David Crosby and Graham Nash appeared and performed in Zuccotti Park this afternoon to a couple hundred people. Without amplification – both for instruments and vocals – it was difficult to hear them, but they were audible enough to hear their melodious harmonies (even though they were missing the third of their triumvirate). As they were playing songs of protest, it was hard not to imagine it was 1968 where groups of longhairs would sit cross-legged, smoking a joint and passionately discussing the evils of war, of government, of society; how they were the new generation, the generation that would change the world for the better.
While waiting for the aged rockers to make their way to the make-shift stage, beside a bed of flowers just a bit west of dead-center in the park, I spoke with Karen, a woman who is a member of that counter-cultural generation (“we were occupying our universities!“), about some of the differences between the late ’60s/early ’70s and today and highlighted the focal point of the rebellious ire of that era: the military.
“People were constricted,” she said. “And everyone had to go. Those variations in culture are hard to understand.” When Americans watched their fellow Americans – brothers, husbands, friends, sons; those who did not sign up for the Southeast Asian jungles – come home in body bags night after night while sitting around the dinner table, anger set in. And with that anger, mixed with the energy of the concurrent Civil Rights movement, the American culture – particularly music – altered the landscape. Thousands descended upon Haight-Ashbury; hundreds of thousands trekked up to Saugerties. Musicians were given a power unlike any they had before. They were influential and infallible. They led a generation. They were rock-stars.
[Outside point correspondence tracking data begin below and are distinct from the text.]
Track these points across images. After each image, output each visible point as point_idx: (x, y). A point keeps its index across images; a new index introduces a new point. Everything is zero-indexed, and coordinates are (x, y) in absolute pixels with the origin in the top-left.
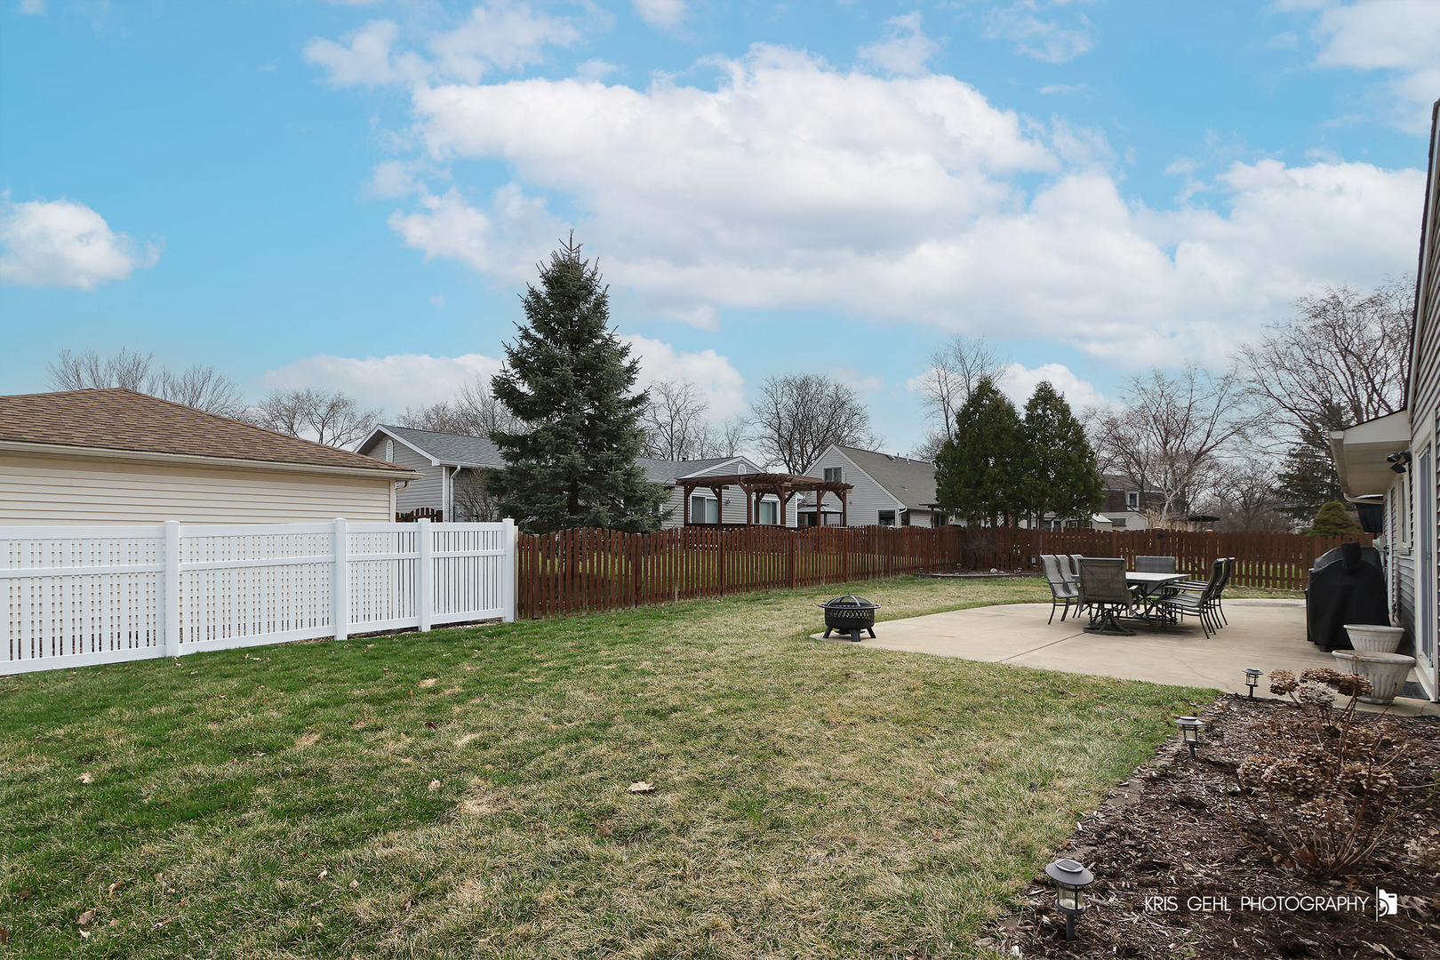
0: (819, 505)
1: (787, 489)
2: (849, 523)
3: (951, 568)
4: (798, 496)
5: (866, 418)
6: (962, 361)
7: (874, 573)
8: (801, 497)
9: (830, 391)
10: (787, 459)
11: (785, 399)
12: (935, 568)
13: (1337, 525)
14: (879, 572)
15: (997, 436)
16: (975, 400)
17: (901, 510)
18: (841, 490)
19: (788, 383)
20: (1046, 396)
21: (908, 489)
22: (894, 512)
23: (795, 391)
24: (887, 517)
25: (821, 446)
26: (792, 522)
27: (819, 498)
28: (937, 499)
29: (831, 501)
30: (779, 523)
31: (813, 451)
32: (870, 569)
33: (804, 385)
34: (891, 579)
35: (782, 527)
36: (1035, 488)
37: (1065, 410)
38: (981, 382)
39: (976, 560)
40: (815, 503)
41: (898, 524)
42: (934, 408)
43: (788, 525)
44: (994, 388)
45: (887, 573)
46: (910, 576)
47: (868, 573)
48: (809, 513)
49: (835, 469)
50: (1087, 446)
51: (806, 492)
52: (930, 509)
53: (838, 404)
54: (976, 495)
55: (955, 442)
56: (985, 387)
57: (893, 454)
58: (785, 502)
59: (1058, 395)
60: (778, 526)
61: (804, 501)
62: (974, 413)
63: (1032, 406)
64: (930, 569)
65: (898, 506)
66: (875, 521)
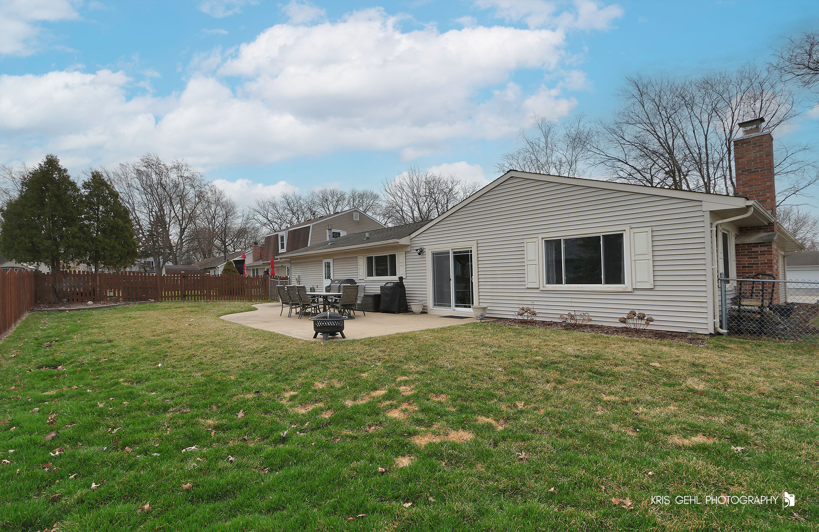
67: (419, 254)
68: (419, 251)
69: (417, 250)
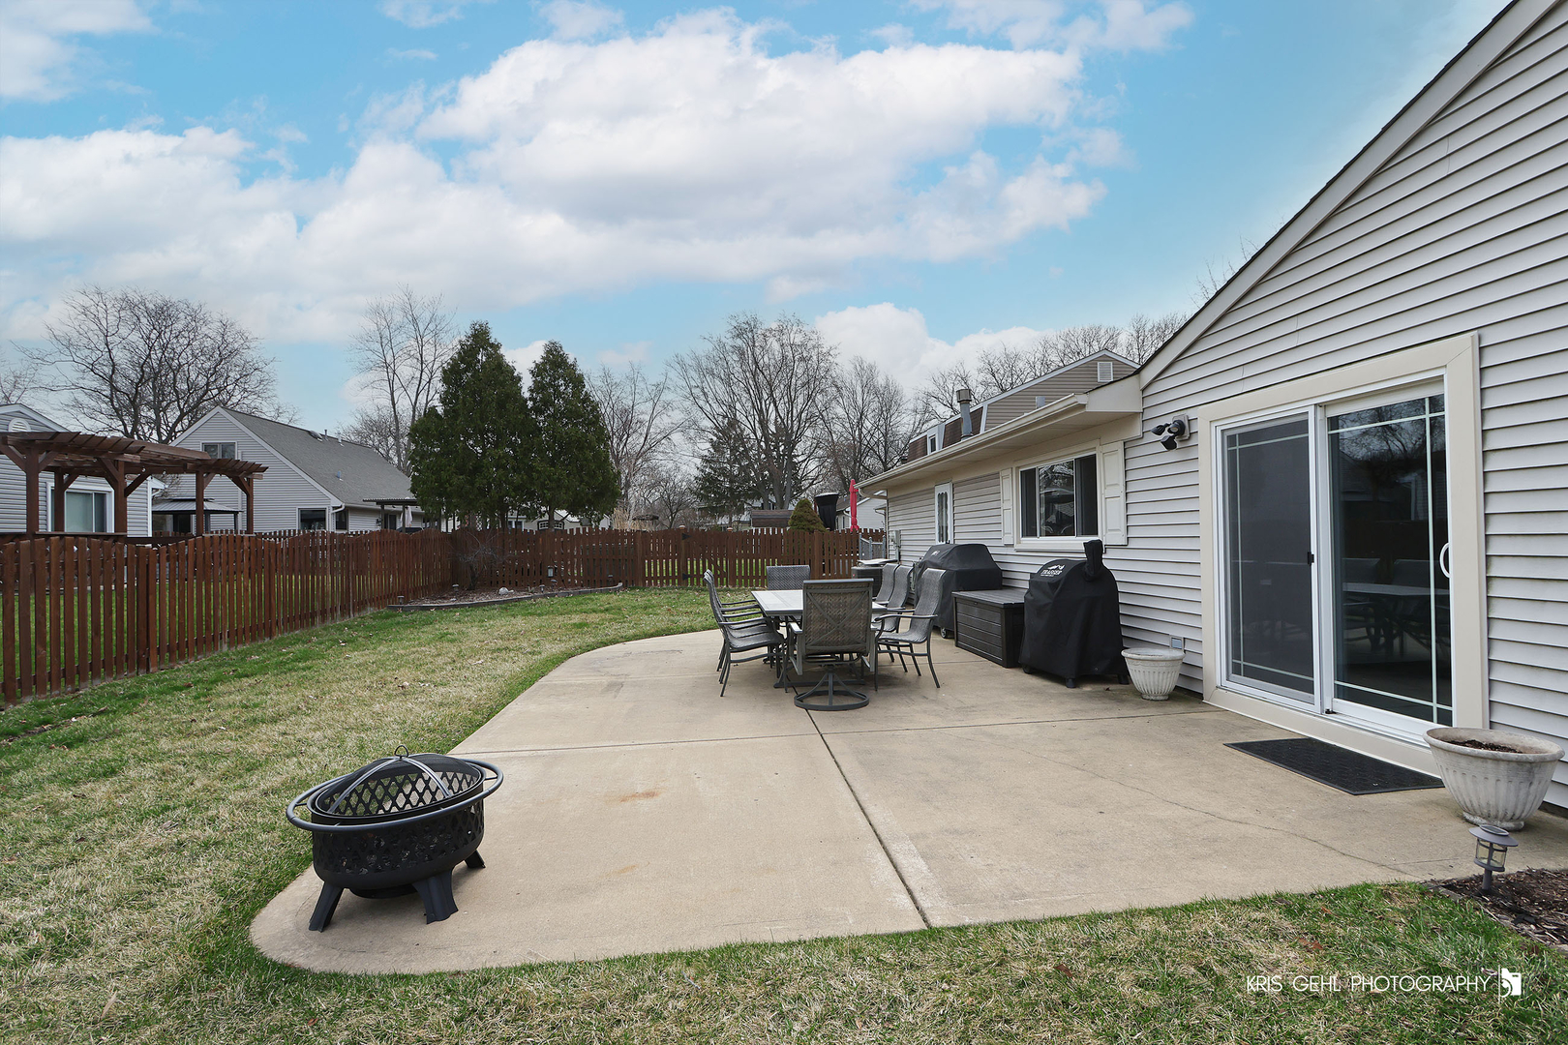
0: (199, 499)
1: (130, 467)
2: (256, 529)
3: (441, 589)
4: (152, 483)
5: (271, 381)
6: (415, 320)
7: (323, 613)
8: (160, 485)
9: (211, 330)
10: (129, 429)
11: (124, 331)
12: (416, 593)
13: (809, 521)
14: (333, 610)
15: (501, 405)
16: (467, 354)
17: (335, 508)
18: (243, 474)
19: (129, 305)
20: (555, 363)
21: (344, 478)
22: (324, 511)
23: (144, 320)
24: (311, 518)
25: (193, 412)
26: (141, 525)
27: (200, 488)
28: (413, 490)
29: (222, 492)
30: (111, 529)
31: (180, 419)
32: (317, 606)
33: (162, 315)
34: (353, 618)
35: (121, 538)
36: (549, 477)
37: (578, 381)
38: (476, 330)
39: (473, 577)
40: (193, 494)
41: (331, 525)
42: (372, 376)
43: (132, 532)
44: (492, 341)
45: (345, 611)
46: (384, 611)
47: (313, 616)
48: (175, 514)
49: (222, 444)
50: (602, 429)
51: (170, 477)
52: (379, 507)
53: (224, 354)
54: (472, 484)
55: (440, 410)
56: (480, 338)
57: (319, 431)
58: (123, 493)
59: (570, 361)
60: (109, 536)
61: (164, 493)
62: (466, 370)
63: (538, 371)
64: (410, 595)
65: (331, 503)
66: (294, 524)
67: (1169, 445)
68: (1166, 434)
69: (1159, 431)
A couple of weeks ago, two musicians from an even earlier generation participated in an Occupy Wall Street march, as if to say to us young folk, “This is how you protest.” Pete Seeger and Arlo Guthrie, voices of many, are the progenitors to Bob Dylan, John Lennon, Bono, Bruce. But where are these voices today? My generation, a generation marked by bubbles and terrorism, commercialism and mass production, prescription drugs and bike helmets, doesn’t have a voice. What artists do we look to to push us, to calm us, to inspire us, to lead us? All the musicians we ask to do this – think of the MSG 9/11 concert – are those very rockers our parents grew up with.
Of course, there are more genres of music today and more money to be made. A fragmented audience and an artist who may not want to trade his or her potential earnings in advertising for a political movement may play a part to the lack of voice for my generation. A superstar like Jay-Z can walk through Zuccotti Park and even wear a shirt supporting OWS, or Puff Daddy can get send out a message: Vote or Die (from the ’04 general election), but can they represent and speak to a generation? But even they’re older – Jay Z is 42 and Kanye is 34. For comparison, John Lennon was assassinated at 40 and Dylan wrote “The Times They Are A-Changin'” when he was 23.
Maybe it’s not the artists themselves who don’t have a voice, but the flock, instead. Voter turnout among 18-30 year olds is anemic. In the 2010 midterm elections, only 20% of eligible voters went to the polls. Maybe my generation has become apathetic. We grew up in relative peace and strong economic cycles. We were coddled by the very generation who hoped they died before they got old. My generation had no cause. Until now.
While no one can accurately predict how OWS will turn out, I hope we can turn some of this energy into creating not only lasting, but moving music, where 40 years from now, we pop on some artist from 2012 that has taken on the voice of a generation. My generation.